### Data supplied
━━━━━━━━

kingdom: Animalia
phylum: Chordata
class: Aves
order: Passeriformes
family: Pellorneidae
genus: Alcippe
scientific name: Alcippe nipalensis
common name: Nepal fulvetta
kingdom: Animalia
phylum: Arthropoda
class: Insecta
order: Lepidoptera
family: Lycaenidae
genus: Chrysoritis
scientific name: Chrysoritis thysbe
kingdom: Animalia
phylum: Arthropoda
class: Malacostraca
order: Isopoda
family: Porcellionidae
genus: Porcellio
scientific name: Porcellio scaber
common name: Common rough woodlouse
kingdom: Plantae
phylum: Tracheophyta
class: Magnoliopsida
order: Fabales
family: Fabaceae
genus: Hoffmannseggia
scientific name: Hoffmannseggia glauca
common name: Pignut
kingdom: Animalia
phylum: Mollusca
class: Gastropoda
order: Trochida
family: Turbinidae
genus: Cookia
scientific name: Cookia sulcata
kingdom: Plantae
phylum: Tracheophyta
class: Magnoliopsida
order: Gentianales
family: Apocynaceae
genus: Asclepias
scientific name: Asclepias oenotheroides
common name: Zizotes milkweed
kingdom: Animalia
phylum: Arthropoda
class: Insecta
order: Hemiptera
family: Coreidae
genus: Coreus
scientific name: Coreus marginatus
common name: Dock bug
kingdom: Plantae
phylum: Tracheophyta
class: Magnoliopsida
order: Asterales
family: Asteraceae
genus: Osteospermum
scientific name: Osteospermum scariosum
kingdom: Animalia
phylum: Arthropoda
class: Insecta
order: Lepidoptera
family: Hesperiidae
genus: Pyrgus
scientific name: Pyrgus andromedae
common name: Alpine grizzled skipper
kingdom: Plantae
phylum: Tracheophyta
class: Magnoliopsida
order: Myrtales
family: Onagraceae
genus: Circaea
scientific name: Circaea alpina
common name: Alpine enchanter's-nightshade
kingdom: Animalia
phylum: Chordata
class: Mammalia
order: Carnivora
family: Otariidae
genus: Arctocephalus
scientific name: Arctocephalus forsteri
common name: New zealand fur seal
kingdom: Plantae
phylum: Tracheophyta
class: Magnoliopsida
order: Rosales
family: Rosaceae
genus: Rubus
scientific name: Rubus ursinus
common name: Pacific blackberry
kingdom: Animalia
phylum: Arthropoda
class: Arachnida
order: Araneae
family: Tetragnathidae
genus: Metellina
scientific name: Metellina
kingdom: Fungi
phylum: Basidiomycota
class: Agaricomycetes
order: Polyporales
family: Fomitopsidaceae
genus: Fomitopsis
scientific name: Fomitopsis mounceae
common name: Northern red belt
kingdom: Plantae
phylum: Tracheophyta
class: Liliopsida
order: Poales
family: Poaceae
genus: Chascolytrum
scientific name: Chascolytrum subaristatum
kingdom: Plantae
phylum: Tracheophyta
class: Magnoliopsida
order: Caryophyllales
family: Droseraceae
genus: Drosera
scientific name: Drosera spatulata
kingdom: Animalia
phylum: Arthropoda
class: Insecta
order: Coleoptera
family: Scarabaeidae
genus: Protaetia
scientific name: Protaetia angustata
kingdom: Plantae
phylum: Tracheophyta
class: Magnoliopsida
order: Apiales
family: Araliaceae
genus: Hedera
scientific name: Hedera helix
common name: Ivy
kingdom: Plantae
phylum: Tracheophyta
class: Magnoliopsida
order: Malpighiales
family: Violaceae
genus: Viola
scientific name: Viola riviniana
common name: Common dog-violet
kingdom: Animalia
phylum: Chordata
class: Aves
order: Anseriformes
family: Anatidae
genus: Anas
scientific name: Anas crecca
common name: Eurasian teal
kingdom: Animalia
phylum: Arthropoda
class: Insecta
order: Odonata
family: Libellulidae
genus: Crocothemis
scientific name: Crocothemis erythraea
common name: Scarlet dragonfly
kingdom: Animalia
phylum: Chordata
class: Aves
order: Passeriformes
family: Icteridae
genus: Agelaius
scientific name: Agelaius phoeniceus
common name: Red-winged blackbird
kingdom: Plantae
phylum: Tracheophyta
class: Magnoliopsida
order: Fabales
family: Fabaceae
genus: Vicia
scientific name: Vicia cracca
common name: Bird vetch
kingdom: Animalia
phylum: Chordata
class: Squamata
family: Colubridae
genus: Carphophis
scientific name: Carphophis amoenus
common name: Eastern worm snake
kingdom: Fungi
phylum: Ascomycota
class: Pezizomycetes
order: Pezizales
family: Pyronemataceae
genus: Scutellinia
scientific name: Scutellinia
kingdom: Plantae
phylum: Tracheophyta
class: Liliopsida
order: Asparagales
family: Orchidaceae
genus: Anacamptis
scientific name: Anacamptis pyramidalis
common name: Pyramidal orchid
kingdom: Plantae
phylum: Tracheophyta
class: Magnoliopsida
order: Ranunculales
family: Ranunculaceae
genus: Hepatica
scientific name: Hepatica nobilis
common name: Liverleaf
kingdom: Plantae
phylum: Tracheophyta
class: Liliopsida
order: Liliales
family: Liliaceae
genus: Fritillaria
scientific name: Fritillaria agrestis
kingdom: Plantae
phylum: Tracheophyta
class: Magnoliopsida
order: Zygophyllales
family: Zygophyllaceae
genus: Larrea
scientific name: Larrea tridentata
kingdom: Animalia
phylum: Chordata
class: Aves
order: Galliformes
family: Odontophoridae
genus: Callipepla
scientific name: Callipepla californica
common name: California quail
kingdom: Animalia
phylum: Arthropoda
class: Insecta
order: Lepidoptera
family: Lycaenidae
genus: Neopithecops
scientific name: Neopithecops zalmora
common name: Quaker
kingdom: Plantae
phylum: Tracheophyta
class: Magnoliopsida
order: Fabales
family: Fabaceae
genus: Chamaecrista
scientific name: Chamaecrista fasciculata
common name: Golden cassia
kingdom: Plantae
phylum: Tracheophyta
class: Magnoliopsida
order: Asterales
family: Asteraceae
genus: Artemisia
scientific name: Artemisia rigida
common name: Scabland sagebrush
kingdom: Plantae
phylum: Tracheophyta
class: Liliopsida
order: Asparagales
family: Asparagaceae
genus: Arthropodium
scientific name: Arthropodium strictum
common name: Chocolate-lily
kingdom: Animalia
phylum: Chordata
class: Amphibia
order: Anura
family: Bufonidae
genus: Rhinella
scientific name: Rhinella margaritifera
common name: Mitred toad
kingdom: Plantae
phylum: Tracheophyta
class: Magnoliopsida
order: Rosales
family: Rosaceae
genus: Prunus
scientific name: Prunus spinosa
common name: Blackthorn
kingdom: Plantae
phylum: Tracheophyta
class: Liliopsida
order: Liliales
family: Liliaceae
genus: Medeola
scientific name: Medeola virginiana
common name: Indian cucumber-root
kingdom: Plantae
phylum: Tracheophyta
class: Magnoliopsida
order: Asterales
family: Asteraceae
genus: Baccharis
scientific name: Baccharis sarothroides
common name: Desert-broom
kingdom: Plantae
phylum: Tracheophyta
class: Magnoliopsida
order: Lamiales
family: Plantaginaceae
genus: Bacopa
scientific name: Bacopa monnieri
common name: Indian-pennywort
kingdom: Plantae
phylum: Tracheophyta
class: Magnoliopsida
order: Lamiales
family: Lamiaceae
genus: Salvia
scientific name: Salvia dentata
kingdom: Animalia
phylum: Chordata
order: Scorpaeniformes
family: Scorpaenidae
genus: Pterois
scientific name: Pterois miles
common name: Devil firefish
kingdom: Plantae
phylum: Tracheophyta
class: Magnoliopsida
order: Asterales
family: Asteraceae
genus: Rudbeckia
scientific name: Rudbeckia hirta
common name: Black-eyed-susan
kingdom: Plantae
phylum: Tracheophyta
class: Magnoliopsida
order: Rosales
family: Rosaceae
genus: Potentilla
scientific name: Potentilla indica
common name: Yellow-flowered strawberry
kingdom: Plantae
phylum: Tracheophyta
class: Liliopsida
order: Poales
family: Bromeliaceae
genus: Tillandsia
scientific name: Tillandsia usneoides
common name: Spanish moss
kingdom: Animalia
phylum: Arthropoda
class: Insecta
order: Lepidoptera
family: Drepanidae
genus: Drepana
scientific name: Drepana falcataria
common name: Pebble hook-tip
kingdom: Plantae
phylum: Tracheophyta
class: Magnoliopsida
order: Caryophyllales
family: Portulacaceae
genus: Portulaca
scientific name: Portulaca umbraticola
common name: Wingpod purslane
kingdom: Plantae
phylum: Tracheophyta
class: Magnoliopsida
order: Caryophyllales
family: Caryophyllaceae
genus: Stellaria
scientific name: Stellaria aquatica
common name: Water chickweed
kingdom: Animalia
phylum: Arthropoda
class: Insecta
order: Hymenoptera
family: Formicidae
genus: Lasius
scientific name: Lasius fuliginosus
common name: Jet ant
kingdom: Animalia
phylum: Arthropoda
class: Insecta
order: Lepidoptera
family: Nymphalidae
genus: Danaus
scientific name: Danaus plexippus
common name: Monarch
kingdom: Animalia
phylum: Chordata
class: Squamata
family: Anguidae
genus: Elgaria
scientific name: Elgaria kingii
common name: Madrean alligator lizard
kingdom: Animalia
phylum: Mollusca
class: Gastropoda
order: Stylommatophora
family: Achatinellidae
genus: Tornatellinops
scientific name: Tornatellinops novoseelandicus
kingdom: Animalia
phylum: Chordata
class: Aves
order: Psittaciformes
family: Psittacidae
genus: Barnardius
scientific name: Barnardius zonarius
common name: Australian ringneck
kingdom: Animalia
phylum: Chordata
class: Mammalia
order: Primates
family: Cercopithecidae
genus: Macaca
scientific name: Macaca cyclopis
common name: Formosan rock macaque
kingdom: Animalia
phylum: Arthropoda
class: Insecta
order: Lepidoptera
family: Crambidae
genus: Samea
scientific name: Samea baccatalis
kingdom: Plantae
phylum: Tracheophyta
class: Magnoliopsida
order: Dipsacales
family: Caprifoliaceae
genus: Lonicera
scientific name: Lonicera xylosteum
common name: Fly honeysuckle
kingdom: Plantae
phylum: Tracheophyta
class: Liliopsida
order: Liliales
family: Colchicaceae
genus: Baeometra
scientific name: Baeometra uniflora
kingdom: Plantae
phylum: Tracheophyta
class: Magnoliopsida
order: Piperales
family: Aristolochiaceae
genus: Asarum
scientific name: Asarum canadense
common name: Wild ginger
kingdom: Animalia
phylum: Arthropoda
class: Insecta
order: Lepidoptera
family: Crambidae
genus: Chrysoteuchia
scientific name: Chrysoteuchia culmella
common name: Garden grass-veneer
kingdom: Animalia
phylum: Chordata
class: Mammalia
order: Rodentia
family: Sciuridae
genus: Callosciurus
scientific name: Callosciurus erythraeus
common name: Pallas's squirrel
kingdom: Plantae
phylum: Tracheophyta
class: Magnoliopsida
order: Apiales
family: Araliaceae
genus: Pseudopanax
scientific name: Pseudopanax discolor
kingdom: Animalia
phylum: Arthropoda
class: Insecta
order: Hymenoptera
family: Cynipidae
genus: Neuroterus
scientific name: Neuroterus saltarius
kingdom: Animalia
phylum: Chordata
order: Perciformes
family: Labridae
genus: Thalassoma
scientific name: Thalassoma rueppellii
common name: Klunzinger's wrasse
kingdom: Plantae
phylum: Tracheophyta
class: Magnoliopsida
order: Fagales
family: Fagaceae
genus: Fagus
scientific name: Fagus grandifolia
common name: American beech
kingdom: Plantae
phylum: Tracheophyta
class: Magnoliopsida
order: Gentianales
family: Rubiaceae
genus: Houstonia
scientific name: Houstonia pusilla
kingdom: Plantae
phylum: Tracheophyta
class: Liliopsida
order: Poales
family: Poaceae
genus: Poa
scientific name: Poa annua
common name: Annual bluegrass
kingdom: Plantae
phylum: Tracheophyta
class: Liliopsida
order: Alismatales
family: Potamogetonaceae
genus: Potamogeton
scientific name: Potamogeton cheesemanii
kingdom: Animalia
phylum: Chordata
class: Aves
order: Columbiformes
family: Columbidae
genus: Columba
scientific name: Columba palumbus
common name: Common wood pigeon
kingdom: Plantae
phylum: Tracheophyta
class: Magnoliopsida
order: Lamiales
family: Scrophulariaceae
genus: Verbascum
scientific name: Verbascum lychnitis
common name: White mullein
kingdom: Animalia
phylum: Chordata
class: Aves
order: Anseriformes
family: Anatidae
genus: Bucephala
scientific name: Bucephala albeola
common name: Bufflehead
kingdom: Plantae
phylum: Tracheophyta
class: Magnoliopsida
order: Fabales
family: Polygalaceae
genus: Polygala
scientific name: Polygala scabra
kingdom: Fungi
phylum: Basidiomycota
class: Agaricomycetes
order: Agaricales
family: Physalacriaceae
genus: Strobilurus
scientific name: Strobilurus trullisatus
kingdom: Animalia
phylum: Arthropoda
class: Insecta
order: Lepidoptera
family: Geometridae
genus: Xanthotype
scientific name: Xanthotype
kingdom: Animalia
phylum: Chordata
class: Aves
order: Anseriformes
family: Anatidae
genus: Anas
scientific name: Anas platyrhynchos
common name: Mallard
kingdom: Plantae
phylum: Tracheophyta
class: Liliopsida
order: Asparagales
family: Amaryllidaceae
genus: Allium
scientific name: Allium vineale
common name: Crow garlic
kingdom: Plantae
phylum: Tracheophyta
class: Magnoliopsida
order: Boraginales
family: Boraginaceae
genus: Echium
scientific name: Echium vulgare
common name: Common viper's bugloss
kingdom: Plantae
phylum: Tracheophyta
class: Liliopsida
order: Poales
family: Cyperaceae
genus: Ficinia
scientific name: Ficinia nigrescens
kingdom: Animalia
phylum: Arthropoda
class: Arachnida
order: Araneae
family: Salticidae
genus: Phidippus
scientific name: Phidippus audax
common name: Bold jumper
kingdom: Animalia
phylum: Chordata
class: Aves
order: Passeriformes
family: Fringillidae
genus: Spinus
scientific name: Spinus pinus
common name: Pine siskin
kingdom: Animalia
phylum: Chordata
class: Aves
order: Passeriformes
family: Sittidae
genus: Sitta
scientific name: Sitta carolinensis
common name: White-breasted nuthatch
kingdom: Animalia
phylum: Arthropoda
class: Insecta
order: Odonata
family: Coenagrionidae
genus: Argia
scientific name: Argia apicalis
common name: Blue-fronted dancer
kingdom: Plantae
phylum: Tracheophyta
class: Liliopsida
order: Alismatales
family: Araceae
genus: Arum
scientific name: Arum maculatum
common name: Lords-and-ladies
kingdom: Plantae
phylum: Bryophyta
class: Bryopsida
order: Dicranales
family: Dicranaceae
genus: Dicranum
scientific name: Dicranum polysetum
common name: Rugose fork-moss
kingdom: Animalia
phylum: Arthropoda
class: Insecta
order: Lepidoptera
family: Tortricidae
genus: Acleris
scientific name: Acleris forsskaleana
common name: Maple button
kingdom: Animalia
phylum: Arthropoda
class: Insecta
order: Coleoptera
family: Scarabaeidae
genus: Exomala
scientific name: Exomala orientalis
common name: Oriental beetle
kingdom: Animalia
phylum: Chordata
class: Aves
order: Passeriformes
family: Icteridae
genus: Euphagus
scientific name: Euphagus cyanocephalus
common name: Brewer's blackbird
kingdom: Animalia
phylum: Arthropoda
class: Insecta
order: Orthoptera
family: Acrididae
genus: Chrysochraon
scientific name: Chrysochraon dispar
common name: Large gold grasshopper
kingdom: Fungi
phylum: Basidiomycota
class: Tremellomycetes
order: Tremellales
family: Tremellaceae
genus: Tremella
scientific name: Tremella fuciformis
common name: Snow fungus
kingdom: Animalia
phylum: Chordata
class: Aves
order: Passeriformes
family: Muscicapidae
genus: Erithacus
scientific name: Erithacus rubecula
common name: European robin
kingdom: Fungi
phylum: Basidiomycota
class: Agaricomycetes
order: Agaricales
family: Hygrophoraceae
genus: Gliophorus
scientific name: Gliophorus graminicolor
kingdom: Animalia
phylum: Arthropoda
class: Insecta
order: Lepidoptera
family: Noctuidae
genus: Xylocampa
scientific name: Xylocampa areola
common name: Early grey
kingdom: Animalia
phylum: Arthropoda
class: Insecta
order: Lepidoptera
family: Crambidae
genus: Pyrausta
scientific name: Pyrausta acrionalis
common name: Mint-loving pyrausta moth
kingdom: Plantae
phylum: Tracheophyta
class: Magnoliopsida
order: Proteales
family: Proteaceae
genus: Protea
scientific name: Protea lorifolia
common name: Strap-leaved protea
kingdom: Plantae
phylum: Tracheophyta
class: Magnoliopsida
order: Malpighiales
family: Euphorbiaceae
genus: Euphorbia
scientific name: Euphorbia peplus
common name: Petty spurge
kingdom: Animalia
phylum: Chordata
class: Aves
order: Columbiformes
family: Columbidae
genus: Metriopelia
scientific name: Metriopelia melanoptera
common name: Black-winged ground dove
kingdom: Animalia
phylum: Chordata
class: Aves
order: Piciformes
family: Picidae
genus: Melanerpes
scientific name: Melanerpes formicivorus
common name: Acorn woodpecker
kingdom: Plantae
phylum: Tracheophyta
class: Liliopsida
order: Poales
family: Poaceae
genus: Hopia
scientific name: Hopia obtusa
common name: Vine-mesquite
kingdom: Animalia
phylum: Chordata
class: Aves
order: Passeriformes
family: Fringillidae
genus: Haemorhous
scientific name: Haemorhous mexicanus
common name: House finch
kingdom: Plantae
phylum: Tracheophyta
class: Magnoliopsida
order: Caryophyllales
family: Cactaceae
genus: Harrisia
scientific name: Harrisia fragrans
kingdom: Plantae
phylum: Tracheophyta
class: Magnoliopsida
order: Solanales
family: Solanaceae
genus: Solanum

━━━━━━━━

### Goal
Retype the entries word for word from their first line through the line containing "genus: Arctocephalus", including both of those lines.

### Answer to the problem
kingdom: Animalia
phylum: Chordata
class: Aves
order: Passeriformes
family: Pellorneidae
genus: Alcippe
scientific name: Alcippe nipalensis
common name: Nepal fulvetta
kingdom: Animalia
phylum: Arthropoda
class: Insecta
order: Lepidoptera
family: Lycaenidae
genus: Chrysoritis
scientific name: Chrysoritis thysbe
kingdom: Animalia
phylum: Arthropoda
class: Malacostraca
order: Isopoda
family: Porcellionidae
genus: Porcellio
scientific name: Porcellio scaber
common name: Common rough woodlouse
kingdom: Plantae
phylum: Tracheophyta
class: Magnoliopsida
order: Fabales
family: Fabaceae
genus: Hoffmannseggia
scientific name: Hoffmannseggia glauca
common name: Pignut
kingdom: Animalia
phylum: Mollusca
class: Gastropoda
order: Trochida
family: Turbinidae
genus: Cookia
scientific name: Cookia sulcata
kingdom: Plantae
phylum: Tracheophyta
class: Magnoliopsida
order: Gentianales
family: Apocynaceae
genus: Asclepias
scientific name: Asclepias oenotheroides
common name: Zizotes milkweed
kingdom: Animalia
phylum: Arthropoda
class: Insecta
order: Hemiptera
family: Coreidae
genus: Coreus
scientific name: Coreus marginatus
common name: Dock bug
kingdom: Plantae
phylum: Tracheophyta
class: Magnoliopsida
order: Asterales
family: Asteraceae
genus: Osteospermum
scientific name: Osteospermum scariosum
kingdom: Animalia
phylum: Arthropoda
class: Insecta
order: Lepidoptera
family: Hesperiidae
genus: Pyrgus
scientific name: Pyrgus andromedae
common name: Alpine grizzled skipper
kingdom: Plantae
phylum: Tracheophyta
class: Magnoliopsida
order: Myrtales
family: Onagraceae
genus: Circaea
scientific name: Circaea alpina
common name: Alpine enchanter's-nightshade
kingdom: Animalia
phylum: Chordata
class: Mammalia
order: Carnivora
family: Otariidae
genus: Arctocephalus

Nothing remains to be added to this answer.